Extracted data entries
╭──

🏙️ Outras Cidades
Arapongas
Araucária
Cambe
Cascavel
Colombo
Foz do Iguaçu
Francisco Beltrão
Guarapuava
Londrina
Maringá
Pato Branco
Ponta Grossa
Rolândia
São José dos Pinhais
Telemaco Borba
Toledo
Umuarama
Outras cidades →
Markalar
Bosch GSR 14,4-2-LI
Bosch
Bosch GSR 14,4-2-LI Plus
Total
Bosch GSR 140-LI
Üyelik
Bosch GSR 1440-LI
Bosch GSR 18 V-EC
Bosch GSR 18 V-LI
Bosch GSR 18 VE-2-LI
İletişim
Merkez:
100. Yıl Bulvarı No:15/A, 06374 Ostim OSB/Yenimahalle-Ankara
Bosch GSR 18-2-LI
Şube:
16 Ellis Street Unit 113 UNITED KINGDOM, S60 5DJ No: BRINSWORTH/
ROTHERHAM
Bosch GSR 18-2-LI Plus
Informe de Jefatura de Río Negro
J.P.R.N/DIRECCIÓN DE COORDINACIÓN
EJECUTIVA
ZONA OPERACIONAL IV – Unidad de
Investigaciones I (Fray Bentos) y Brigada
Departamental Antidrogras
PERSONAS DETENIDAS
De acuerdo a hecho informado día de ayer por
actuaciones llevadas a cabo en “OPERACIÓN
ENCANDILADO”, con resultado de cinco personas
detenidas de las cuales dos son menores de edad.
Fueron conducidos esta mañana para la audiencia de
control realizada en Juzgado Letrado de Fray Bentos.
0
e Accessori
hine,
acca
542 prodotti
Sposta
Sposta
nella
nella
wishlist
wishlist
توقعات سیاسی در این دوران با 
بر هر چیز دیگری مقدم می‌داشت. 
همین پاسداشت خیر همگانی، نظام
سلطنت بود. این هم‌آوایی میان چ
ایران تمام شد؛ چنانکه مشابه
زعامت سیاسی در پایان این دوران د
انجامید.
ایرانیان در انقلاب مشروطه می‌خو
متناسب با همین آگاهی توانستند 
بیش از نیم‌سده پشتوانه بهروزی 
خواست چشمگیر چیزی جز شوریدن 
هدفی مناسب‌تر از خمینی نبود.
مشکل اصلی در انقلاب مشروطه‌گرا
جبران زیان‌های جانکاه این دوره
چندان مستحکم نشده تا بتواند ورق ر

╰──

Please return exactly the lines from the opening line of the data above through the line with "Informe de Jefatura de Río Negro", both included and nothing else.

(Response area)
🏙️ Outras Cidades
Arapongas
Araucária
Cambe
Cascavel
Colombo
Foz do Iguaçu
Francisco Beltrão
Guarapuava
Londrina
Maringá
Pato Branco
Ponta Grossa
Rolândia
São José dos Pinhais
Telemaco Borba
Toledo
Umuarama
Outras cidades →
Markalar
Bosch GSR 14,4-2-LI
Bosch
Bosch GSR 14,4-2-LI Plus
Total
Bosch GSR 140-LI
Üyelik
Bosch GSR 1440-LI
Bosch GSR 18 V-EC
Bosch GSR 18 V-LI
Bosch GSR 18 VE-2-LI
İletişim
Merkez:
100. Yıl Bulvarı No:15/A, 06374 Ostim OSB/Yenimahalle-Ankara
Bosch GSR 18-2-LI
Şube:
16 Ellis Street Unit 113 UNITED KINGDOM, S60 5DJ No: BRINSWORTH/
ROTHERHAM
Bosch GSR 18-2-LI Plus
Informe de Jefatura de Río Negro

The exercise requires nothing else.